I mean, then there are the families that give actual coffee. As in Lavazza in giant bags that aren’t found in stores anywhere and are thusly, scientifically, from Santa’s Village and nowhere else, actual-coffee. I once had a family gift me a platter of salmon sashimi straight from a restaurant distributor (the company does some of the five star whatevers in DC and is all impressive-craziness; they had connections. Sure/ok). Another family decided hey but maybe I should just have an extra $100 because maybe I need it (I very truly did).

Then there are countless handwritten cards and pictures and comics that tell me these kids didn’t mind being forced into holiday shenanigans this season. Come on, who willingly draws a violin with all the pegs and shitty strings and the bleeding unholy f holes and whatnot, with a ridiculously cute poem alongside it, unless they mean it. Come on. We are never shy on articulated, tangible, gratitude in this season, we merry teachers over here.

This year, I watched a fellow teacher open a card and pull out a scratch off lottery ticket. I watched him sit in a chair after the student left, holding that scratch off card in his hand. I watched him cross his legs, the worn-through spot on the sole of his work shoe catching the light for a split second, like a reluctant weakness. I watched him stare at this card, the vague, impossible, opportunity in it catching him in the holiday moment even as his shame caught up with him. I watched his face as he said, softly, “I guess I should scratch it off? How do these things work?”
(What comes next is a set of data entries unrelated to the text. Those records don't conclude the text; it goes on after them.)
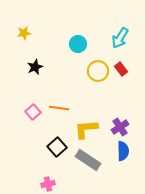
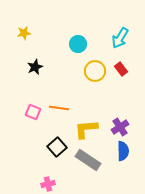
yellow circle: moved 3 px left
pink square: rotated 28 degrees counterclockwise
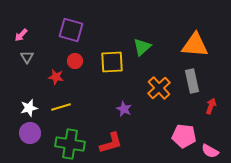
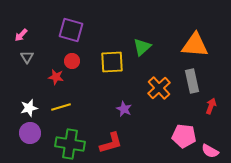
red circle: moved 3 px left
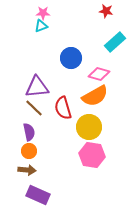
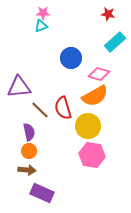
red star: moved 2 px right, 3 px down
purple triangle: moved 18 px left
brown line: moved 6 px right, 2 px down
yellow circle: moved 1 px left, 1 px up
purple rectangle: moved 4 px right, 2 px up
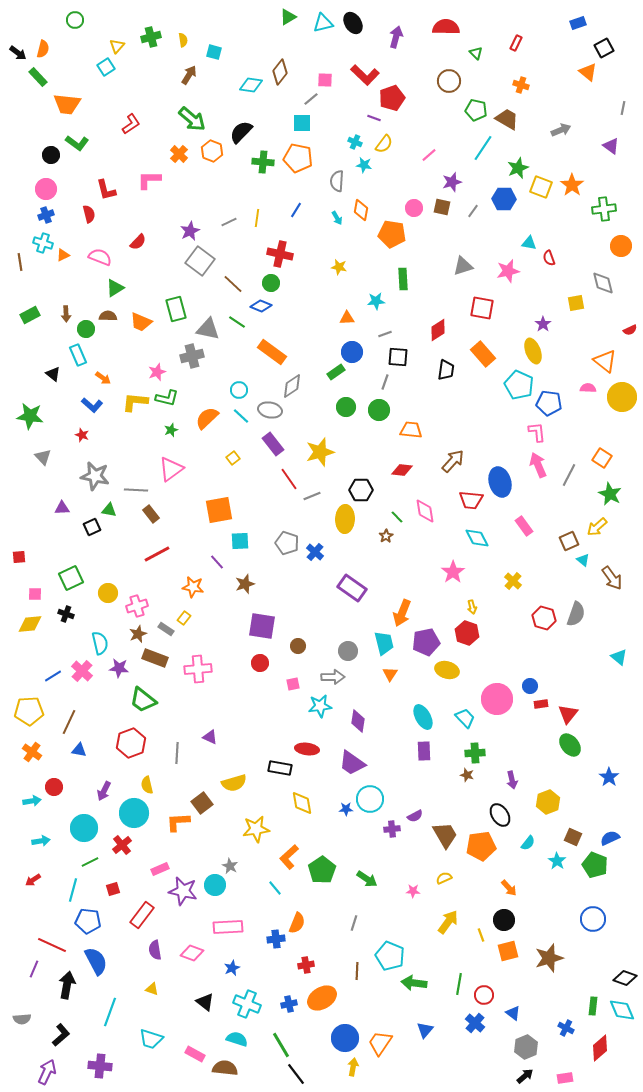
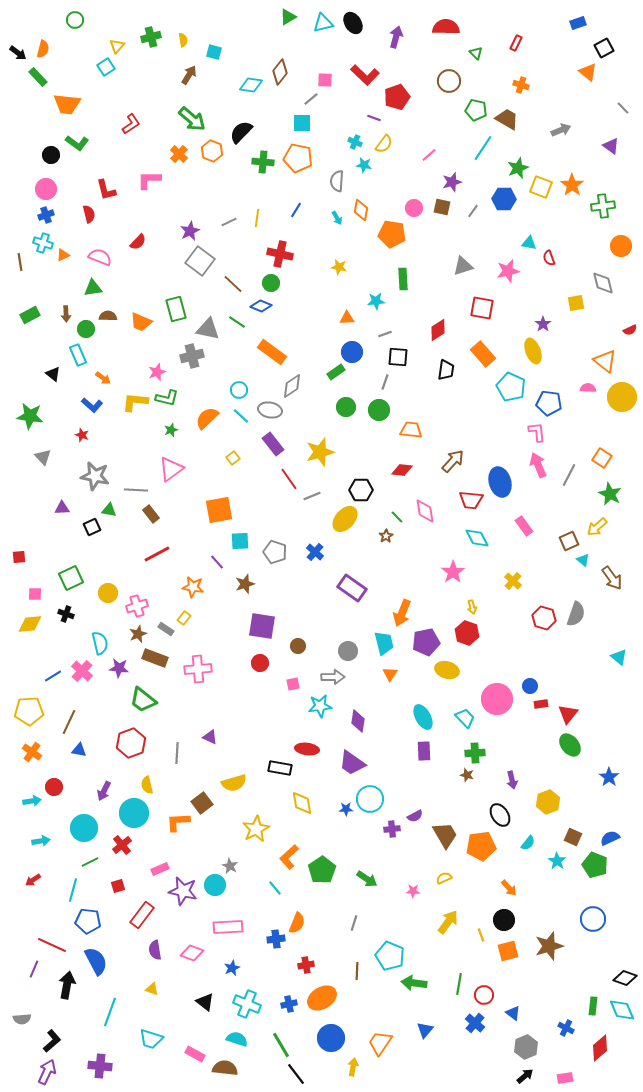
red pentagon at (392, 98): moved 5 px right, 1 px up
gray line at (623, 108): rotated 56 degrees counterclockwise
green cross at (604, 209): moved 1 px left, 3 px up
green triangle at (115, 288): moved 22 px left; rotated 24 degrees clockwise
cyan pentagon at (519, 385): moved 8 px left, 2 px down
yellow ellipse at (345, 519): rotated 40 degrees clockwise
gray pentagon at (287, 543): moved 12 px left, 9 px down
yellow star at (256, 829): rotated 20 degrees counterclockwise
red square at (113, 889): moved 5 px right, 3 px up
brown star at (549, 958): moved 12 px up
black L-shape at (61, 1035): moved 9 px left, 6 px down
blue circle at (345, 1038): moved 14 px left
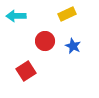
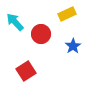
cyan arrow: moved 1 px left, 6 px down; rotated 48 degrees clockwise
red circle: moved 4 px left, 7 px up
blue star: rotated 14 degrees clockwise
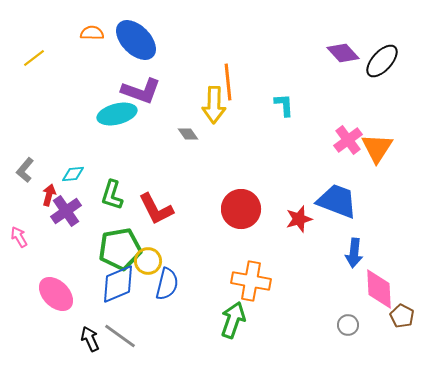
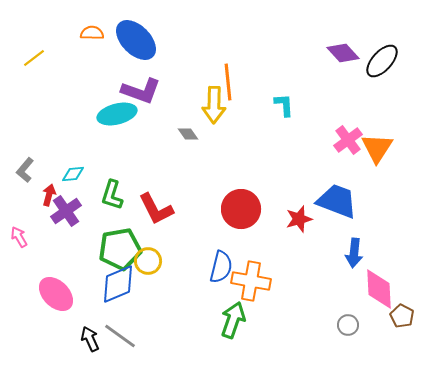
blue semicircle: moved 54 px right, 17 px up
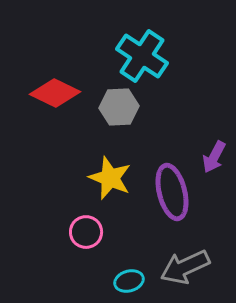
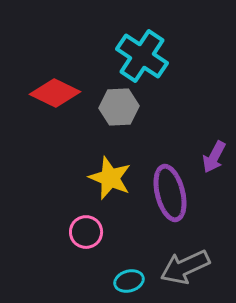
purple ellipse: moved 2 px left, 1 px down
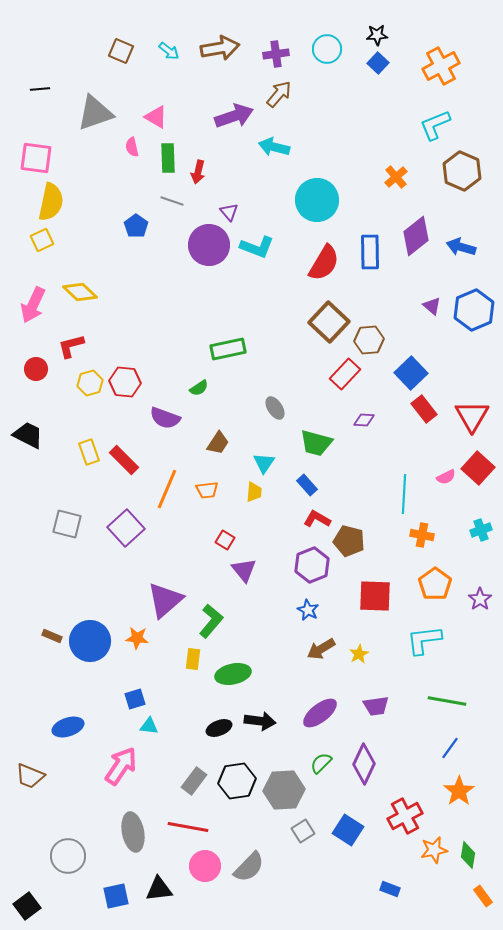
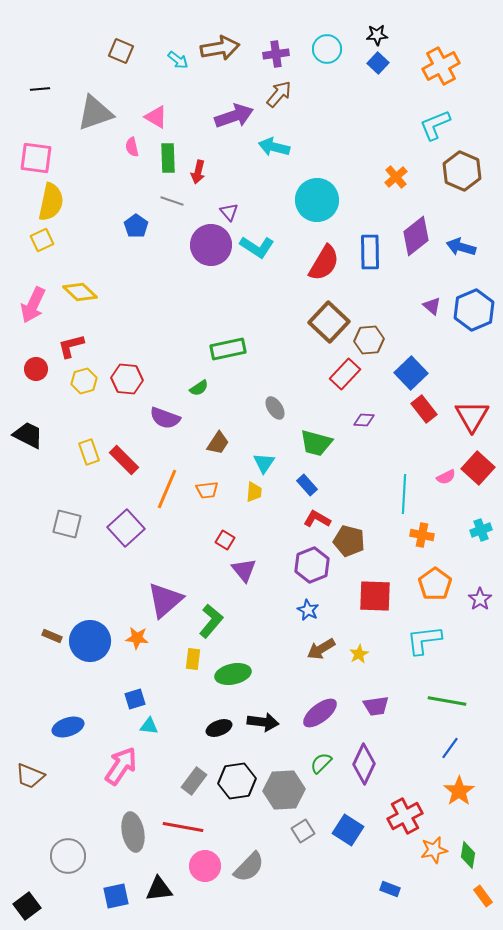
cyan arrow at (169, 51): moved 9 px right, 9 px down
purple circle at (209, 245): moved 2 px right
cyan L-shape at (257, 247): rotated 12 degrees clockwise
red hexagon at (125, 382): moved 2 px right, 3 px up
yellow hexagon at (90, 383): moved 6 px left, 2 px up
black arrow at (260, 721): moved 3 px right, 1 px down
red line at (188, 827): moved 5 px left
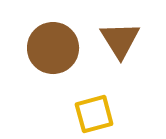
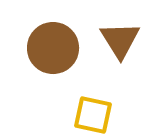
yellow square: moved 1 px left, 1 px down; rotated 27 degrees clockwise
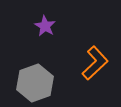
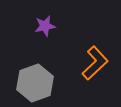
purple star: rotated 30 degrees clockwise
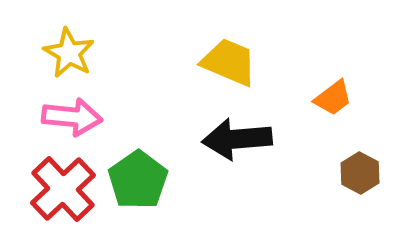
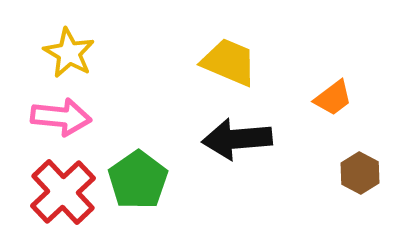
pink arrow: moved 11 px left
red cross: moved 3 px down
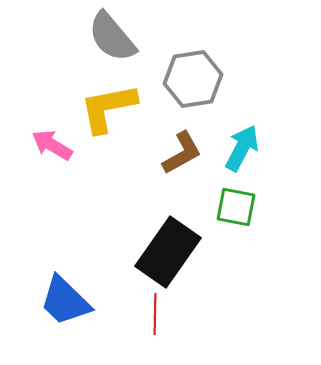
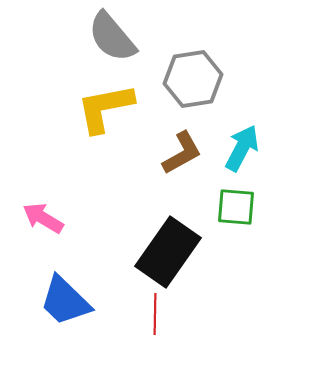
yellow L-shape: moved 3 px left
pink arrow: moved 9 px left, 73 px down
green square: rotated 6 degrees counterclockwise
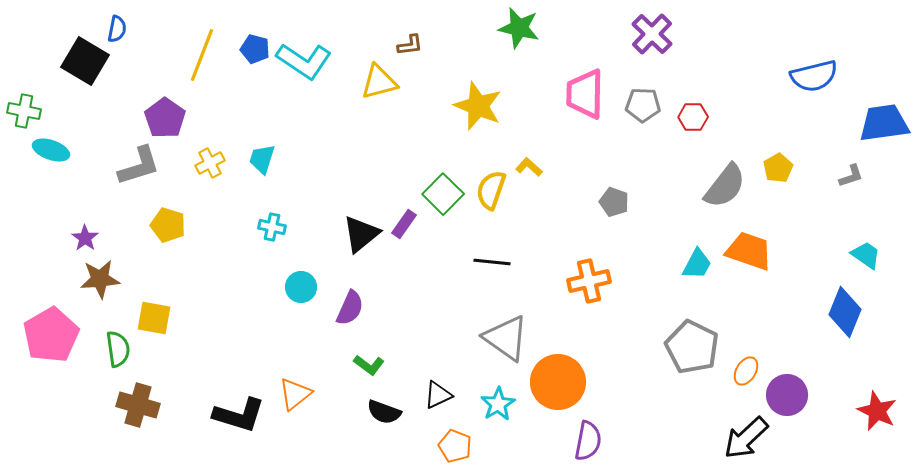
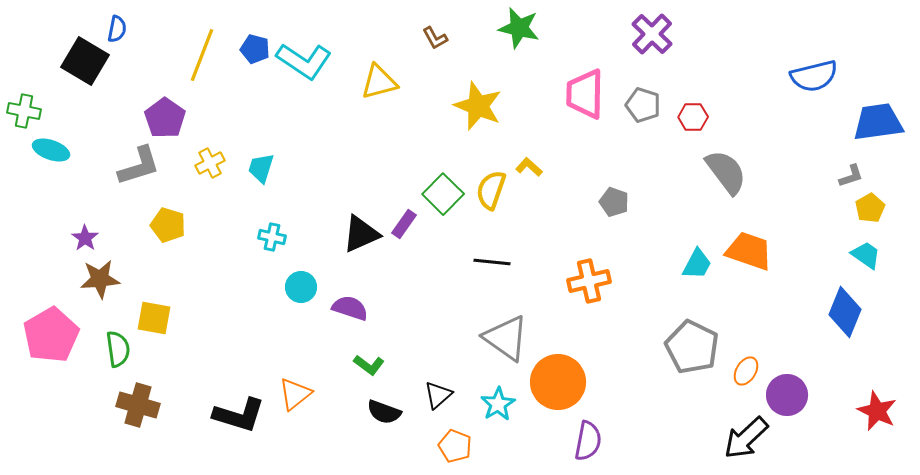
brown L-shape at (410, 45): moved 25 px right, 7 px up; rotated 68 degrees clockwise
gray pentagon at (643, 105): rotated 16 degrees clockwise
blue trapezoid at (884, 123): moved 6 px left, 1 px up
cyan trapezoid at (262, 159): moved 1 px left, 9 px down
yellow pentagon at (778, 168): moved 92 px right, 40 px down
gray semicircle at (725, 186): moved 1 px right, 14 px up; rotated 75 degrees counterclockwise
cyan cross at (272, 227): moved 10 px down
black triangle at (361, 234): rotated 15 degrees clockwise
purple semicircle at (350, 308): rotated 96 degrees counterclockwise
black triangle at (438, 395): rotated 16 degrees counterclockwise
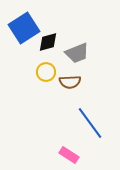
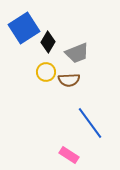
black diamond: rotated 45 degrees counterclockwise
brown semicircle: moved 1 px left, 2 px up
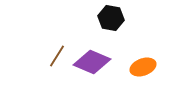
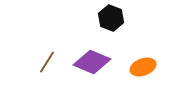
black hexagon: rotated 10 degrees clockwise
brown line: moved 10 px left, 6 px down
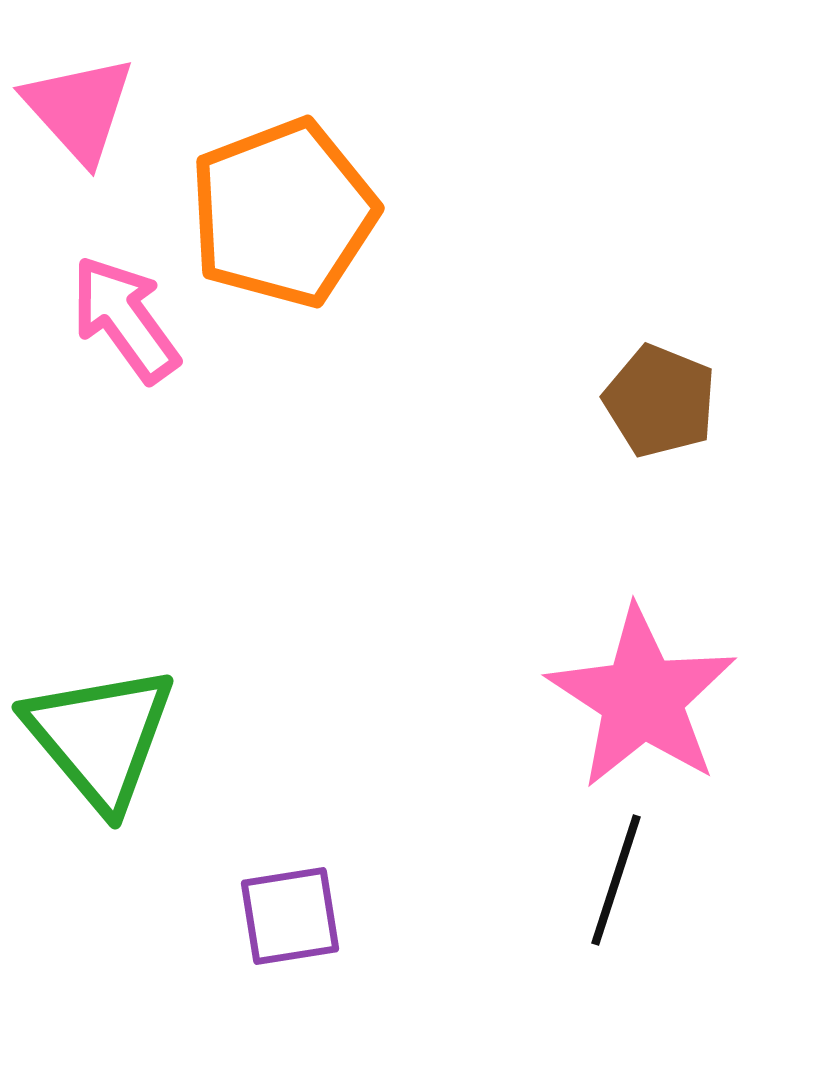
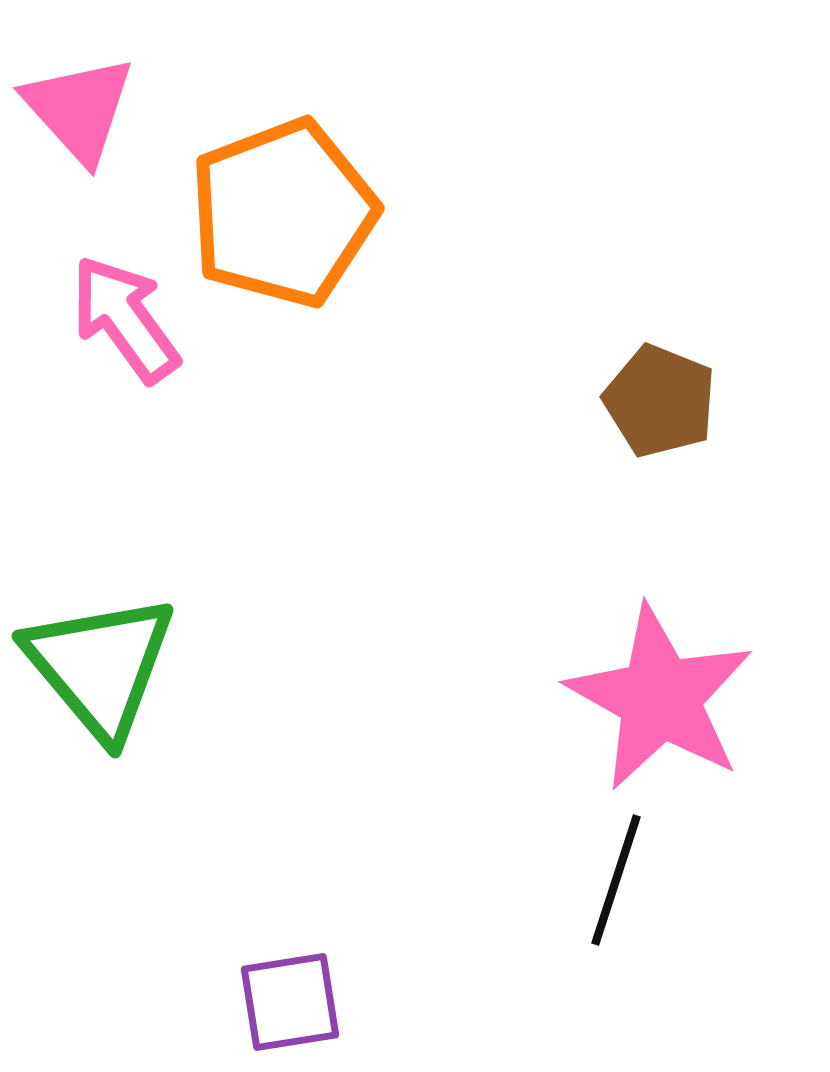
pink star: moved 18 px right; rotated 4 degrees counterclockwise
green triangle: moved 71 px up
purple square: moved 86 px down
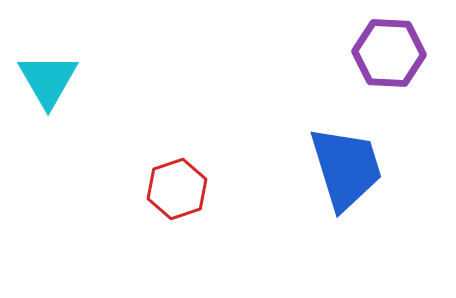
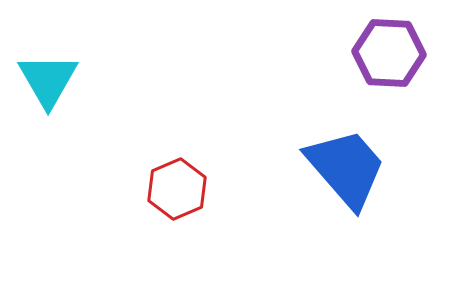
blue trapezoid: rotated 24 degrees counterclockwise
red hexagon: rotated 4 degrees counterclockwise
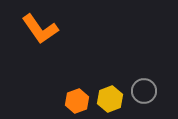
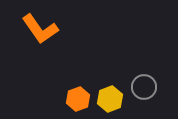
gray circle: moved 4 px up
orange hexagon: moved 1 px right, 2 px up
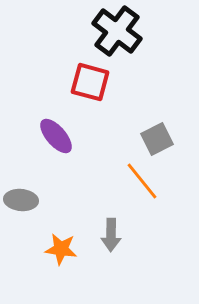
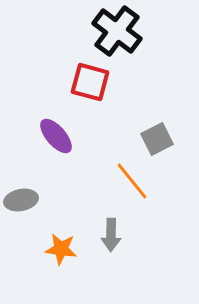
orange line: moved 10 px left
gray ellipse: rotated 16 degrees counterclockwise
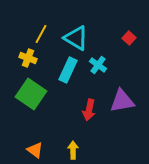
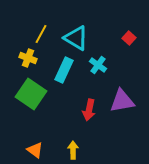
cyan rectangle: moved 4 px left
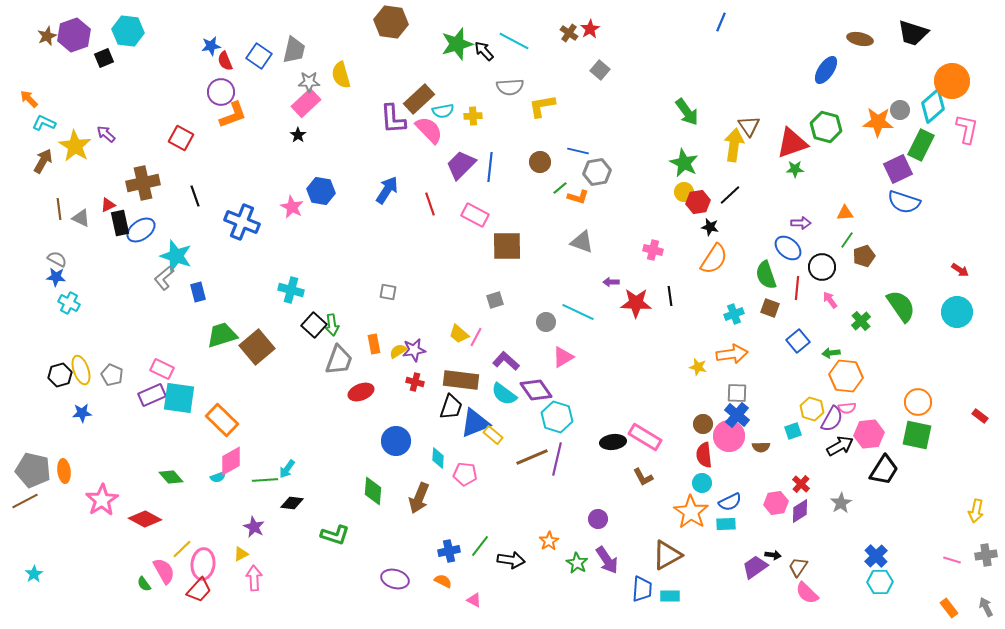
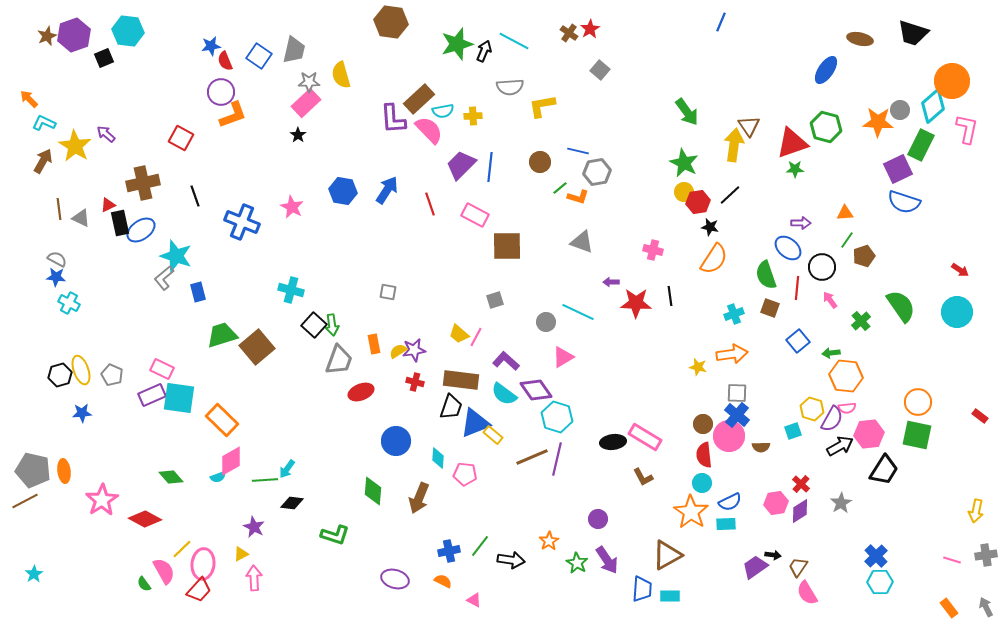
black arrow at (484, 51): rotated 65 degrees clockwise
blue hexagon at (321, 191): moved 22 px right
pink semicircle at (807, 593): rotated 15 degrees clockwise
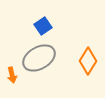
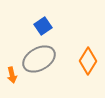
gray ellipse: moved 1 px down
I watched him fumble around for a coin. I watched him scratch it off, the hope shining through like a belligerent turd in an otherwise pristine yard. I watched his face as he realized nothing matched.

And I stomped out of the room and off to my next gig. Pissed. Pissed that someone gleaned we teachers needed money so desperately. Pissed that someone dared to passive aggressively suggest that the only salvation any of us had was in a literal statistical miracle, like say, a scratch off goddamn lottery card. Pissed that I had to watch a beloved colleague scratch that shit off with actual hope. Like that dollar meant something to him. Like that hope was real. Like the 2k that card never gave him would have helped him in any real way, anyway.

I was furious. I was hurt.

I was helpless.

And so I stomped home, and I stomped into my bedroom, and I sat there. Glowering at my everything; at my life. At my choices. At my inability to handle the subtle but perpetual slights humanity insists on doling out every day.

I woke up this morning and had my coffee in a sort of sullen stupor. I went to the store and ran into this teacher who smiled and chatted with me about how excited he was to visit his niece. His nine-year-old niece whose dad had suddenly left and who he was teaching for free because she loved the cello so much, and the gift of music was all he had to give her.

And I realized, what if this student had nothing but fleeting hope to give? What if she thought the potential of that dollar was best spent on a little hope? What if she doesn’t know her words, her care, are worth more than some scam in hope’s skin?

How is that not a beautiful gift, a sacrifice, and a reality, all in one?